In his important book, Render Unto Caesar, Archbishop Charles Chaput of Denver explores the challenges facing Catholics as citizens in modern America. Every Catholic should read this book, and wrestle with the issues he raises. We are, I believe, approaching a watershed moment in American history, where we Catholics — and we as a Church — must confront some hard questions about the legal regime under which we live.
To that end, I would like to reflect on a quotation from Cardinal Avery Dulles that Archbishop Chaput cites:
“the greatest danger facing the Church in our country today is that of an excessive and indiscreet accommodation.”
There is a strong movement afoot, typically couched in terms of finding “common ground”, that calls upon us Catholics to seek ways of dealing with our government on public issues, despite our differences over abortion, same-sex “marriage”, and other intrinsic moral evils.

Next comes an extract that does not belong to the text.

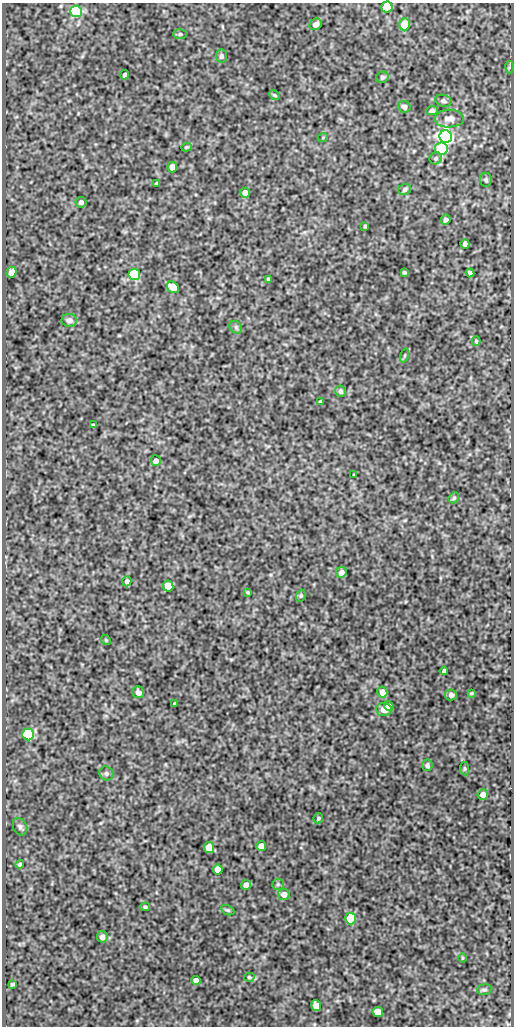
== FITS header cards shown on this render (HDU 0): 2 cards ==
NAXIS1  =                  512
NAXIS2  =                 1024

In many ways, we are being asked to set these issue aside, and to “dialogue” about other matters.
“Dialogue” and “civility” are important, and we are morally bound to respect our rulers and to do our civic duty. But this is a very dangerous road to proceed along, for it leads to the “excessive and indiscreet accommodation” warned against by Cardinal Dulles.
All too often, this “common ground” approach is an inducement to have us shake our heads sadly and say, “alas about this injustice about abortion and so forth, but let’s move on to talk about immigration, or some other more interesting thing”. All too often, Catholics in the public square, especially those who are putting forward this “common ground” approach, fail to emphasize enough — or even state at all — that the laws permitting abortion (and same-sex marriage, euthanasia, and other intrinsically evil things) are not laws at all. They are contrary to the natural moral law, they are not valid, we cannot accept or acquiesce in them, we must never cooperate in them or aid in their enforcement.
This “common ground” approach is an attempt to seduce us to consent implicitly to an illegitimate legal regime, in which an entire class of human beings is excluded from basic justice, in which the reality of marriage is being replaced by a sham, and in which the religious liberties of the Church and of individuals is being gradually diminished. What “common ground” can we have with injustice, with iniquity, with cruelty? How can we accommodate ourselves to that?
You may remember, several years ago, the magazine First Things hosted a symposium entitled “The End of Democracy?”. It was an effort to raise some difficult questions about our legal and political system, in which momentous decisions about life and justice were being made by non-democratic means, in violation of the natural moral law. This is a discussion that really needs to be re-visited in these days.
To put things bluntly, the question raised by that symposium, and implicitly by Archbishop Chaput, is this: to what extent are we permitted in conscience to continue to give our consent to a government that has enacted profoundly unjust and wicked laws, especially when it has done so in an illegitimate way (i.e., through judicial fiat rather than through the democratic process)? When faced with that situation, what is to be done?
In his great encyclical, Evangelium Vitae, Pope John Paul II wrote:
Abortion and euthanasia are thus crimes which no human law can claim to legitimize. There is no obligation in conscience to obey such laws; instead there is a grave and clear obligation to oppose them by conscientious objection… In the case of an intrinsically unjust law, such as a law permitting abortion or euthanasia, it is therefore never licit to obey it, or to “take part in a propaganda campaign in favour of such a law, or vote for it”… Christians, like all people of good will, are called upon under grave obligation of conscience not to cooperate formally in practices which, even if permitted by civil legislation, are contrary to God’s law. Indeed, from the moral standpoint, it is never licit to cooperate formally in evil. (73-74)
The proper response here is not accommodation to a legal regime that offends against the moral law, but resistance by all lawful means. This includes refusing to support candidates or public officials who are supporters of the status quo, and refusing to be apologists for them. It means that the defense of fundamental moral norms has to be the primary, and uncompromising, priority for the Church and for individual Catholics. These issues are not bargaining chips to be traded away, or extras to be added once we get government funding for our institutions. They have to be on the table all the time.
This is an essential part of having an authentic Catholic identity. We are not called by Christ to accommodate ourselves to the culture in which we happen to live. Rather, we are called to transform our culture in light of the Gospel of Christ.